*Text excerpt*:
----------------

Wheat yield may go up in Amritsar
Despite untimely rains in April leading to delayed harvesting, the average wheat yield in the border district of Amritsar has not been affected and initial indicators suggest that it could cross the highest ever yield of 49.48 quintals per hectare.punjab Updated: May 03, 2014 09:21 IST
Despite untimely rains in April leading to delayed harvesting, the average wheat yield in the border district of Amritsar has not been affected and initial indicators suggest that it could cross the highest ever yield of 49.48 quintals per hectare.
Preliminary reports received by the district agriculture department indicated that the average yield of the grain this time is just marginally short of 49 quintals per hectare. This is much better than the average yield of the 2012-13 season (last year) which was 46.70 quintals per hectare.
“We may even cross the highest ever yield figure of 49.48 quintals per hectare achieved during 2011-12 season”, chief agriculture officer ( C AO ) Paramjit Singh Sandhu told HT here on Friday.
Asked about the reasons for the high yield despite the rains delaying harvesting, Sandhu said, “It is basically due to awareness among farmers, who have gone in for seed replacement instead of repeating the varieties in their fields. They have gone in for the high-yield varieties and before sowing most of the farmers went in for seed treatment”.

----------------

*Problem requirements*:
Answer these questions from the wheat yield article:
1. What was the average wheat yield in Amritsar in the 2012-13 season?
2. In which season was the highest ever yield of 49.48 quintals per hectare achieved?
3. What is the name of the chief agriculture officer quoted?

----------------

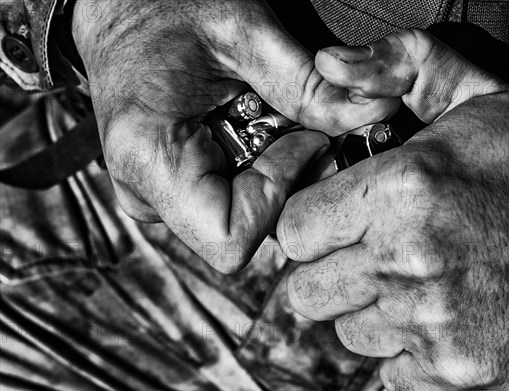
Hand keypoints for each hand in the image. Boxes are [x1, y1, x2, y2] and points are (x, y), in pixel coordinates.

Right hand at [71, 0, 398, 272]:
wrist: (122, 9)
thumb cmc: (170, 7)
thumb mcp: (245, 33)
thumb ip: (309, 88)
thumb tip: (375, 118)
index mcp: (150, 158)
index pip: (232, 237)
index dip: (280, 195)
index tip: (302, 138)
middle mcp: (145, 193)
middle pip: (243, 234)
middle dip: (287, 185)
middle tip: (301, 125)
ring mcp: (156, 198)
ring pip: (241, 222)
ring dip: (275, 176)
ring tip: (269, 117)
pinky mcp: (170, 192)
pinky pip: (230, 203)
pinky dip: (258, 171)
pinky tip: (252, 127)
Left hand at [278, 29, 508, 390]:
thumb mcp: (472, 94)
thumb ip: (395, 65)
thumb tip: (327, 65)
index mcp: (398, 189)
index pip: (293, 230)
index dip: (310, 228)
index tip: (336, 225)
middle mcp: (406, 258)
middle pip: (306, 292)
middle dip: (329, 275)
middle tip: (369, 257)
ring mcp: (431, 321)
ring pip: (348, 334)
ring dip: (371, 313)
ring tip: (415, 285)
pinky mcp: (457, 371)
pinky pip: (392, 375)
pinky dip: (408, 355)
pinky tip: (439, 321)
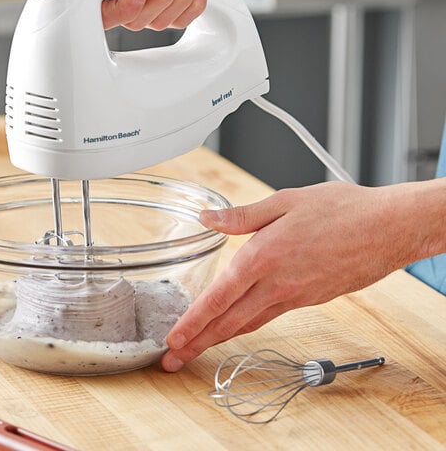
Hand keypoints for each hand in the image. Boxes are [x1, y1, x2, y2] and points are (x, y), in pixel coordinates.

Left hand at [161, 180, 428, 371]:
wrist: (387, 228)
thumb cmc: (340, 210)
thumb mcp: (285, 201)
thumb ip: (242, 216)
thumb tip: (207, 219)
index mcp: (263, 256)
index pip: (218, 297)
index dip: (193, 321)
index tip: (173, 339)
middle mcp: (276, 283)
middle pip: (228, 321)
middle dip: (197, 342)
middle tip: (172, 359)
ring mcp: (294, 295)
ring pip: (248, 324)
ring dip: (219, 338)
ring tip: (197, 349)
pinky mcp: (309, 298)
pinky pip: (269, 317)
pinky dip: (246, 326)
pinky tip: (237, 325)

----------------

*Exercise response*:
1. 46.70 quintals per hectare
2. 2011-12
3. Paramjit Singh Sandhu